Once you’ve separated what sparks joy from what doesn’t, sort through what you’re letting go of. It’s great to donate what you can, but as penny-pinching students, selling your clothes can add to your budget for new items. The easiest way to earn a little cash is to take your in-season styles to Plato’s Closet or Buffalo Exchange, which will give you cash or store credit for a fraction of each item’s selling price. But if you have the time and are willing to put in a little more effort, selling online can get you a higher return. Consider listing high-quality vintage or thrifted pieces on Depop (basically a thrift store in app form), or sell newer items from well-known retailers on Poshmark or ThredUp.
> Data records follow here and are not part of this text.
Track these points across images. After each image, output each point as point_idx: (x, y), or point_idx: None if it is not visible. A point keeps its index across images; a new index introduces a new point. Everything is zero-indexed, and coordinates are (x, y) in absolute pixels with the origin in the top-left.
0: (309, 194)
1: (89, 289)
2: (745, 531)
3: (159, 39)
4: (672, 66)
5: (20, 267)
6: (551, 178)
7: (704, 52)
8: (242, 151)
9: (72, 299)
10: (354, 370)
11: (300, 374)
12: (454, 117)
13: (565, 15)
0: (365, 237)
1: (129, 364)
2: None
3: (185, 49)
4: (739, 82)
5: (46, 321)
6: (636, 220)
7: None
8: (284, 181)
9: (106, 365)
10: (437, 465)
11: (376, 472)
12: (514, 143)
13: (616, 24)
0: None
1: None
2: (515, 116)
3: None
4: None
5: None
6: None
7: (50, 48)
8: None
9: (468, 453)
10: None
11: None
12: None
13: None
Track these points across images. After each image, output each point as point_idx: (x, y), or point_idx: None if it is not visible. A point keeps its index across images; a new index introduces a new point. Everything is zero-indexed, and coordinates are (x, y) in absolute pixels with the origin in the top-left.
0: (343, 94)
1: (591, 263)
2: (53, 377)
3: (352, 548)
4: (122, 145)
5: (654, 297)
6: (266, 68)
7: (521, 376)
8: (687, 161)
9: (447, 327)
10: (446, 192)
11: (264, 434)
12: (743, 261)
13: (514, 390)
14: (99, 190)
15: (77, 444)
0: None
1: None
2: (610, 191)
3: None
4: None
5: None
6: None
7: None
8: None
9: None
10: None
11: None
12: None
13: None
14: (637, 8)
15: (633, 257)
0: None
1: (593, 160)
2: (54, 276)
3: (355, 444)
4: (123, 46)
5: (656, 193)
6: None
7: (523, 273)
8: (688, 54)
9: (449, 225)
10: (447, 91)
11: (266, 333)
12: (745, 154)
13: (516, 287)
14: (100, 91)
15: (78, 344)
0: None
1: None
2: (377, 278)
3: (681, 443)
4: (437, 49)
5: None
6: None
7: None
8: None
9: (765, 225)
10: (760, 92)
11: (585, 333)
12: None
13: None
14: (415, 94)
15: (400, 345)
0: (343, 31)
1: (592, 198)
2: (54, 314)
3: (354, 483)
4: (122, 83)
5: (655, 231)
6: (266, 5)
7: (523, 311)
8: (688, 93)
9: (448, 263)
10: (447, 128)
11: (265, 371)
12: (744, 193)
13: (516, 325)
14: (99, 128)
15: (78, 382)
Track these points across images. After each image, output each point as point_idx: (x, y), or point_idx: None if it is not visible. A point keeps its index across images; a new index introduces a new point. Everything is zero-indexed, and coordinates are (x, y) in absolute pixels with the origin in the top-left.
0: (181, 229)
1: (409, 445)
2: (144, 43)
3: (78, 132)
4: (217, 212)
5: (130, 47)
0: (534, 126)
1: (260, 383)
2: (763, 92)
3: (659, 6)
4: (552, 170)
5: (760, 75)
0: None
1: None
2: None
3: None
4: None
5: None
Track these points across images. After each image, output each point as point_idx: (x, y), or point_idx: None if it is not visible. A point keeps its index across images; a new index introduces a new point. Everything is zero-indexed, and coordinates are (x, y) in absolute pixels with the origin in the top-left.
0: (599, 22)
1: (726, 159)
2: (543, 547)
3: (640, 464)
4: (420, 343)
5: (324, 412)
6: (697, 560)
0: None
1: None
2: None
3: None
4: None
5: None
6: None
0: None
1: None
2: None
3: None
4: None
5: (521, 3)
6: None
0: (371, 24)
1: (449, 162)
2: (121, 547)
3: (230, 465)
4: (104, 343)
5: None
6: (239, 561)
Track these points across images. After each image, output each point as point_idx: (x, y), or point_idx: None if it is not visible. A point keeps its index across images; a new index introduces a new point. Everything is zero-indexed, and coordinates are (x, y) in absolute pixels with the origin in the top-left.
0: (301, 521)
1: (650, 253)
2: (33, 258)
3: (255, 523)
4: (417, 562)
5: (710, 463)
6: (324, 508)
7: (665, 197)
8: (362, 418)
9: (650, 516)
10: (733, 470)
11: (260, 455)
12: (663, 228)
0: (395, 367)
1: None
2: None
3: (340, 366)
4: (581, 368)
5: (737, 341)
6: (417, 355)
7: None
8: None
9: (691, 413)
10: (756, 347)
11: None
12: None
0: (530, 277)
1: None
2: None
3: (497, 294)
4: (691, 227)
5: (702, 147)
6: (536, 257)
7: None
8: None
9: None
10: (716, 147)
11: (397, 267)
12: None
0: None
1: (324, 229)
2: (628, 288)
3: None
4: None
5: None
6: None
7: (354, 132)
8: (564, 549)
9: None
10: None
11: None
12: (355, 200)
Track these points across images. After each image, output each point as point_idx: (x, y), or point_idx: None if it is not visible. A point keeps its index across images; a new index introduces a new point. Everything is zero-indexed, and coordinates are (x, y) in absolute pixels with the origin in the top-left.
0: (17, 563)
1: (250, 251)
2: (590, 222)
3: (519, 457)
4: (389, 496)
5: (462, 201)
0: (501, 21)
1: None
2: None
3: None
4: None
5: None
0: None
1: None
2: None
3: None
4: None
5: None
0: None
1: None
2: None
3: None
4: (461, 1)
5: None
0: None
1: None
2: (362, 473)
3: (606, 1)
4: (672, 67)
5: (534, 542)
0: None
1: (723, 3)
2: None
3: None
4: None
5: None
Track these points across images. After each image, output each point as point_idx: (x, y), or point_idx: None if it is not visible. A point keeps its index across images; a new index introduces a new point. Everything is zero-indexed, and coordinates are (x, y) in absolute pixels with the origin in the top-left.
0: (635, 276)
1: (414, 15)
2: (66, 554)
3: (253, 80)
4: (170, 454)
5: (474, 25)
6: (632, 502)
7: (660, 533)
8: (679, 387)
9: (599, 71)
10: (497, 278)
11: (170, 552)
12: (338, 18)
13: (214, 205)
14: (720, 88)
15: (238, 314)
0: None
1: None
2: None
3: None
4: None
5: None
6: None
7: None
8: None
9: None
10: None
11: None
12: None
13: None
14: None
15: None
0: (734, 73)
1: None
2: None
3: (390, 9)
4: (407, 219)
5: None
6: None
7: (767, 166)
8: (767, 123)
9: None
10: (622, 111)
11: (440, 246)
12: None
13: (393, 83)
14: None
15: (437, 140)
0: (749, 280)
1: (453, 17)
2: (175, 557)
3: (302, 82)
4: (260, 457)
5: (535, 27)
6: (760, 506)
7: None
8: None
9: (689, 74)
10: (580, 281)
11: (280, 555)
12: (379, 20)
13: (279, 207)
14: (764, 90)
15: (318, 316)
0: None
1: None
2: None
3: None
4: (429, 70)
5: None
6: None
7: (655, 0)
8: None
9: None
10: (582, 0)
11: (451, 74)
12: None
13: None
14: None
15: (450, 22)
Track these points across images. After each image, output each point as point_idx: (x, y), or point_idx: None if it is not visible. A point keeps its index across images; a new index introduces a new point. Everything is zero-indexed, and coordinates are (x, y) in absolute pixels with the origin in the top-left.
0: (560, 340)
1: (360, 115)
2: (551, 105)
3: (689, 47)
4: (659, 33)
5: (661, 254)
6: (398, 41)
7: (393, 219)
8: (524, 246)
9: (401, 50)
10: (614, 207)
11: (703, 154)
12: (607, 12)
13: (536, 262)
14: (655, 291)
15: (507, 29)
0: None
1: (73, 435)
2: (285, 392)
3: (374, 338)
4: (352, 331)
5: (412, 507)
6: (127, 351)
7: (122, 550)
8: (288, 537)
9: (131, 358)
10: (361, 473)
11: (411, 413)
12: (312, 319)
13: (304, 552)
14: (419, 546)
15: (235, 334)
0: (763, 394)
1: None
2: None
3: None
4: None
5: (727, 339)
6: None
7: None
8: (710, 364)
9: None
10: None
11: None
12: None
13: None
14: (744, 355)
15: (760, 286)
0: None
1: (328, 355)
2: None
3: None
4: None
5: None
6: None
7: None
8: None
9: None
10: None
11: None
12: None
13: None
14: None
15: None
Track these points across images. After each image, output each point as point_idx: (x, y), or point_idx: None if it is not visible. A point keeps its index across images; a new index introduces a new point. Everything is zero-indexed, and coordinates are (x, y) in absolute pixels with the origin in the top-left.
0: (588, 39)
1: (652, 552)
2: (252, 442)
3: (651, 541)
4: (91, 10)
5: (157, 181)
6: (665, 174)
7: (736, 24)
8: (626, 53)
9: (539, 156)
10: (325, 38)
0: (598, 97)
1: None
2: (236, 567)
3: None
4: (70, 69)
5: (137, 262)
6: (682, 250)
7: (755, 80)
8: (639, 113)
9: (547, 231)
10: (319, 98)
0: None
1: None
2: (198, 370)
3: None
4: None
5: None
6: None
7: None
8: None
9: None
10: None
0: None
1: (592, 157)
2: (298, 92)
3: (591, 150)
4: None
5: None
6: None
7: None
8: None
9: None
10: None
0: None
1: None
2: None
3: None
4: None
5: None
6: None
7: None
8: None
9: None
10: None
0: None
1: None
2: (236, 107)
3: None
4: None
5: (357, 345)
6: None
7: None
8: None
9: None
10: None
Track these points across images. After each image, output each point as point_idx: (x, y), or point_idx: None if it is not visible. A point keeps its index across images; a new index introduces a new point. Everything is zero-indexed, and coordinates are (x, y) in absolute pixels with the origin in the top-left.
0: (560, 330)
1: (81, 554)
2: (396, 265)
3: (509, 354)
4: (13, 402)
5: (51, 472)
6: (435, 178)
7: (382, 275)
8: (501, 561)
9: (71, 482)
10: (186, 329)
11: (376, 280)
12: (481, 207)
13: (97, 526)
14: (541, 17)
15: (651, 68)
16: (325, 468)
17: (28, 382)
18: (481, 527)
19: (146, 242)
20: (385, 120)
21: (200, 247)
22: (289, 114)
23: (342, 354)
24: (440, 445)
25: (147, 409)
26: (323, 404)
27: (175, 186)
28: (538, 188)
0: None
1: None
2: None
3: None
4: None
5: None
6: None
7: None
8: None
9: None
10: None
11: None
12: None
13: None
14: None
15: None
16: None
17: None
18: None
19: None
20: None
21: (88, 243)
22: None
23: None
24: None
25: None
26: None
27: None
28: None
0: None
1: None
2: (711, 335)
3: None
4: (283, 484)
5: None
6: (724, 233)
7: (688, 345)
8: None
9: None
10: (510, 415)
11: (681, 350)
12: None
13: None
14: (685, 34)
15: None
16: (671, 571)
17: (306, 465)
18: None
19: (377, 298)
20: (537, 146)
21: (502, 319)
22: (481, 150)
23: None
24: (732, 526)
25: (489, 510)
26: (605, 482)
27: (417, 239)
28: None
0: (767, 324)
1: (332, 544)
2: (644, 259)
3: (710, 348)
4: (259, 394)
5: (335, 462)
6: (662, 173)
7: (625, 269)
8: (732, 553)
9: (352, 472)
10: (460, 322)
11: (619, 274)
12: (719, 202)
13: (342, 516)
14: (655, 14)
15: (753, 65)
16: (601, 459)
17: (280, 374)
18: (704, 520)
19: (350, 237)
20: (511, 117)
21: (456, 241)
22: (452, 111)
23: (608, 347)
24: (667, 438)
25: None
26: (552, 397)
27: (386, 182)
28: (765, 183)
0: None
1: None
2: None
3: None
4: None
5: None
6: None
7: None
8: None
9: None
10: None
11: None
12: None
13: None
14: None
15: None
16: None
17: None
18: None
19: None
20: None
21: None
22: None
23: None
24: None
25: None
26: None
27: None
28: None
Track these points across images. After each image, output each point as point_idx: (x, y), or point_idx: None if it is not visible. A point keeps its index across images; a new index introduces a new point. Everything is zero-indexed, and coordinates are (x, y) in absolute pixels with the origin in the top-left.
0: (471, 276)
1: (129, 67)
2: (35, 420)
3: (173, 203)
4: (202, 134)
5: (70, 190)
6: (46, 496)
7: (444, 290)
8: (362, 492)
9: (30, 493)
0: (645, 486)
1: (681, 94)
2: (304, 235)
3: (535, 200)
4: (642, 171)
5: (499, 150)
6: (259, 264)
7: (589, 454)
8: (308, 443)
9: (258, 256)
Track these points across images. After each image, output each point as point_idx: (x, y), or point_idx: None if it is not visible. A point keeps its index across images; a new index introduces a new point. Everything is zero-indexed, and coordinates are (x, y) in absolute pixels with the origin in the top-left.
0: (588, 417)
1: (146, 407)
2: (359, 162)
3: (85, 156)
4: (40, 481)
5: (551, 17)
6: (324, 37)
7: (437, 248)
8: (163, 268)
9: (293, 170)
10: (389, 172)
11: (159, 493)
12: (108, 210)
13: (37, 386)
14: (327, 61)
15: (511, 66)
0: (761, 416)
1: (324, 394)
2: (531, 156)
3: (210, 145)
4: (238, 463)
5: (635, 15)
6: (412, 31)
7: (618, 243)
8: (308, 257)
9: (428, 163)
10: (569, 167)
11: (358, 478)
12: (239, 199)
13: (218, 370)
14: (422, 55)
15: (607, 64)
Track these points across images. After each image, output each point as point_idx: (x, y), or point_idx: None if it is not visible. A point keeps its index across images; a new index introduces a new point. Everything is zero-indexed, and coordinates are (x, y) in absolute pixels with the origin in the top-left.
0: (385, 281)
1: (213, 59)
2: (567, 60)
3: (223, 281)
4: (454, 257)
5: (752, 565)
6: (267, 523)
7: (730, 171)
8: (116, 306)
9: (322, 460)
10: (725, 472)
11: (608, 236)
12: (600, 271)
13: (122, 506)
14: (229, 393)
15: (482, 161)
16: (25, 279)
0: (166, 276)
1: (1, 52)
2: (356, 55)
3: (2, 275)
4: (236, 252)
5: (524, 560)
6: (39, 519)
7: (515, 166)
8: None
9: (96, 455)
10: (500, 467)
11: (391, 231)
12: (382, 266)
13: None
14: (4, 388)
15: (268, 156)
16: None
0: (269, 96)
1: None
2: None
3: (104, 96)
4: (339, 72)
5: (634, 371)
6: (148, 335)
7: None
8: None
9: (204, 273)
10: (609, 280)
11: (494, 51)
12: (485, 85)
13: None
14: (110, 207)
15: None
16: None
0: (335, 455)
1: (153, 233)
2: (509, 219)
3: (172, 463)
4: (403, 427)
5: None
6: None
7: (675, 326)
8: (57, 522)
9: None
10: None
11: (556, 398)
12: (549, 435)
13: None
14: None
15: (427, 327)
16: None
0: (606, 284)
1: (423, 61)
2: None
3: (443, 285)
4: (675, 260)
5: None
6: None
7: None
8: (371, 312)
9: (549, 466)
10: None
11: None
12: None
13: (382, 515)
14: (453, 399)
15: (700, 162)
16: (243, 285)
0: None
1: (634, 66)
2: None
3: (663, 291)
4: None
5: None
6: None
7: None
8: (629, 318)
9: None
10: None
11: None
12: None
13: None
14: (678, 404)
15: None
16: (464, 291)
Just keep a close eye on site policies, commission, shipping rates, the original price of the item and the value of your time in mind when settling on a price.

 

Shop with Intention

I sometimes find myself thumbing through thrift store racks or scrolling through online shops just looking for something to want. In order to get out of this habit, look at what you already have. Ask yourself, what’s missing from my wardrobe? Do I need a few basics, like a go-to cozy hoodie, or a long-lasting pair of jeans? Make a list, then seek those specific pieces out. Shopping with intention will save you time and money, as well as the regret of buying something you rarely wear.

 

Build Upon Basics

Start with basic pieces, especially if you’re just trying out different styles. Once you’ve got a feel for your aesthetic, go for statement pieces. Yes, I’m talking about those pinstripe conductor overalls you’ve been eyeing for months. No, do not hesitate to buy that plaid blazer that evokes your inner lady boss. Maybe it’s finally time to treat yourself to those wild platform boots you’ve been ogling. Whatever it is, consider putting a few dollars aside each month for statement pieces, which will force you to really think about them before investing, and make it all the more exciting once you finally do.

 

Last - But Not Least - Be Honest with Yourself

Clothing is such a powerful form of self-expression. Your clothing speaks to who you are, and it can also speak to who you want to be. What image do you want to put out into the world? If you’ve never thought about it before, it may take some looking around and experimenting with styles. But the most important thing to do when curating your closet is to be honest with yourself about what you love, what you’re comfortable in, and what feels genuinely you.